Well, it was paying 60 cents per share at the time, which at $10/sh was a 6% yield. So I figured I'd buy a bunch more. After all, I wasn't getting 6% in any CD or MMA by that time. Well, fast forward about 4 1/2 years, and now it pays $1.20 per share. It's also shot back up to around $58/sh. So, even though I bought it for the dividend, that appreciation was a nice, unintended side effect!
Same thing happened when I loaded up on Cedar Fair (FUN), the company that owns Cedar Point, Kings Island, Dorney Park, Carowinds, and a bunch of other amusement parks. I paid around $7-10/sh for most of it. It was paying a $1 dividend, so I thought hey, pretty sweet.
Well, almost immediately, the dividend dried up. But then the stock took off. The reinstated the dividend, paying $1/sh in 2011, $1.60/sh in 2012, and $2.50/sh in 2013. So, again, the dividend is pretty sweet.
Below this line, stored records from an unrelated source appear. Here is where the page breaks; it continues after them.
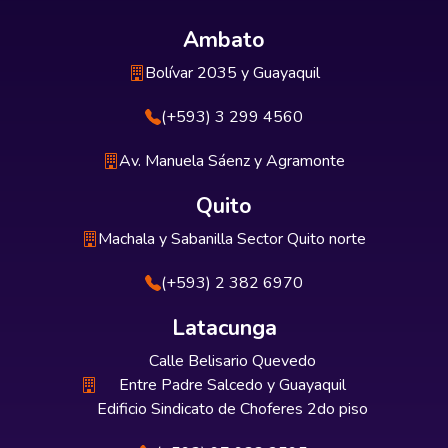
Ambato
Bolívar 2035 y Guayaquil
(+593) 3 299 4560
Av. Manuela Sáenz y Agramonte
Quito
Machala y Sabanilla Sector Quito norte
(+593) 2 382 6970
Latacunga
Calle Belisario Quevedo
Entre Padre Salcedo y Guayaquil
Edificio Sindicato de Choferes 2do piso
But the real boost, again, came from the rise in share price...up to around $44/share now.
Kinda makes me wish, sometimes, that I put everything I had on JWN back in early 2009. Or, everything I had on FUN in early 2010. But, I can say the same for a lot of stocks. If I'd put it all on AAPL back in 2005, when I initially bought a few shares, I'd be grinning from ear to ear right now, as well (although I would've probably worried when it fell off its high last September!)
But, as they say, hindsight is always 20/20. And, even though those risky moves would have made me a lot of money, I'm still doing okay.